А вот что отмечал в то же время один иностранный дипломат: «Мы были бы несправедливы к французской нации, если бы сочли ее безнадежно развращенной революцией. То лишь подонки народа, подброшенные кверху сильным брожением и всплывающие повсюду накипью безнравственности, вводят в обман неопытный взор. Я отнюдь не думаю, чтобы различные классы населения были более развращены во Франции, чем в других странах, но смею надеяться, что никогда ни один народ не будет управляем волею более глупых и жестоких злодеев, чем те, которые правят Францией с самого начала ее новоприобретенной свободы».
18 брюмера Бонапарт разогнал «злодеев». Изменились ли после этого французы и каковы теперь парижане?
«В глубине души я всегда презирал Париж в нравственном отношении», — признавался Стендаль. «Париж повидать необходимо, — писал он сестре Полине из Милана 29 октября 1811 года, — чтобы потом этот великий призрак тебя не тревожил. Там ты найдешь прекраснейшие в мире вещи; но это сераль: все в нем евнухи, вплоть до повелителя. Великое там умерло; жители заняты своим мелким тщеславием, кружком людей, который соберется у них вечером, судьбой водевиля, написанного кем-либо из их друзей, и т. п.».
На тысячу ладов он обыгрывает тему измельчания характеров и нравов: «В Париже, чтобы жить благополучно, надо обращать внимание на целый миллион мелочей». Или так: «В Париже можно встретить хорошо одетых людей, в провинции попадаются люди с характером».
Один француз, хорошо знавший свою страну (Мельян), сказал: «Во Франции великие страсти также редки, как великие люди».
Стендаль приводит и мнение «прекрасной шотландки»: «Вы, французы, производите в первый момент блестящее впечатление, но не способны вызвать по-настоящему страстное чувство. В первый день надо лишь пробудить к себе внимание: блеска же, который сразу ослепит, а затем все тускнеет и тускнеет, хватает на один миг».
Теперь ведь зачастую и любят из тщеславия. «Огромное большинство мужчин, особенно во Франции, желают обладать и обладают женщинами, которые в моде, как красивыми лошадьми, как необходимым предметом роскоши молодого человека; более или менее польщенное, более или менее возбужденное тщеславие рождает порывы восторга. Иной раз, но далеко не всегда, тут есть физическая любовь; часто нет даже физического удовольствия», — считает Стендаль. «В глазах буржуа герцогине никогда не бывает больше тридцати лет…»
«Чтобы отыскать любовь в Париже, надо спуститься в те слои населения, у которых благодаря отсутствию воспитания и тщеславия, а также благодаря борьбе с истинной нуждой сохранилось больше энергии».
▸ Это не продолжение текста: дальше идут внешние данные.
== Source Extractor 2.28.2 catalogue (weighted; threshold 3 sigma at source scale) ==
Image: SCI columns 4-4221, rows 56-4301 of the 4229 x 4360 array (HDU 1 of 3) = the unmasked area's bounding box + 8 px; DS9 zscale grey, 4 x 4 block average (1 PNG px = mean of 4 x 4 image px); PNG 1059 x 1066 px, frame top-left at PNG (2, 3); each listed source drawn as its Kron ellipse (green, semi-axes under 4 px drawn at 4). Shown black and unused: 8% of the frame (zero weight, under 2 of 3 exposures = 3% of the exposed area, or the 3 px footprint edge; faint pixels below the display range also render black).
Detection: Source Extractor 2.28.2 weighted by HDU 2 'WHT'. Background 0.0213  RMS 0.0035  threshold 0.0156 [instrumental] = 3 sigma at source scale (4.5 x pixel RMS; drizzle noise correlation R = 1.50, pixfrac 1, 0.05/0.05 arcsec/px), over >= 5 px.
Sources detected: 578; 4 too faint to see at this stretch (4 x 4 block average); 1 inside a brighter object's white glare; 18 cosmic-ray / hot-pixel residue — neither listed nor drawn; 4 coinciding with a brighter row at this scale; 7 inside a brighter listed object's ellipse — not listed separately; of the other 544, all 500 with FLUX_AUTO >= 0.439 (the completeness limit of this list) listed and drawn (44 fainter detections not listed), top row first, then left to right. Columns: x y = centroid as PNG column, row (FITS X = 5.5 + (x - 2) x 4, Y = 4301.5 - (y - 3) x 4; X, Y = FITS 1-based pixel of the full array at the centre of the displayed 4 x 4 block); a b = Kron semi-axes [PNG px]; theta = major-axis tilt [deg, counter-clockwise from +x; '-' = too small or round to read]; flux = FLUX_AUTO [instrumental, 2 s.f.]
— Нынче на одного человека, готового пожертвовать всем ради общего блага, приходятся тысячи тысяч, миллионы таких, которым нет дела ни до чего, кроме собственного удовольствия и тщеславия. В Париже человека судят по его выезду, а отнюдь не по его достоинствам», — сокрушался Наполеон на Святой Елене.
«Император изменил национальный характер, — писал Коленкур. — Французы сделались серьезными, всех волновали великие вопросы современности; мелкие интересы примолкли, все чувства были, можно сказать, проникнуты патриотизмом; всякий покраснел бы, если бы проявил другие чувства».
Сказать, что верный слуга императора очень уж преувеличивает, нельзя. В самом деле, развеселый дух Директории, — про которую один из героев Бальзака сказал: «В парижской лавочке разгром», — сменился атмосферой достаточно «камерной». Это касается и поведения людей на улицах, и театра — в угоду императору он стал в значительной степени трагедийным, — и прессы.
Коленкур говорит о патриотизме при Империи — и тут он прав! Сопоставим всеобщее внимание к военным успехам Наполеона с тем, что было перед его приходом к власти. Тогда патриотизм определенно «вышел из моды». «Наши злоключения не вызывают ни радости, ни тревоги; читая отчеты о наших сражениях, словно читаешь историю другого народа», — писал один комиссар, посланный в департамент.
Французы первых лет революции, французы времен Директории, Империи и Реставрации — разные типы характеров. Римский дух Наполеона сильно на них повлиял.
Стендаль уверен в этом: «Мы забудем благонамеренную глупость Директории, прославившейся благодаря таланту Карно и бессмертной итальянской кампании 1796–1797 годов.
Распущенность двора Барраса еще напоминала веселье старого режима; очарование г-жи Бонапарт показывало, что у нас не было тогда ни малейшего предрасположения к угрюмости и спеси англичан.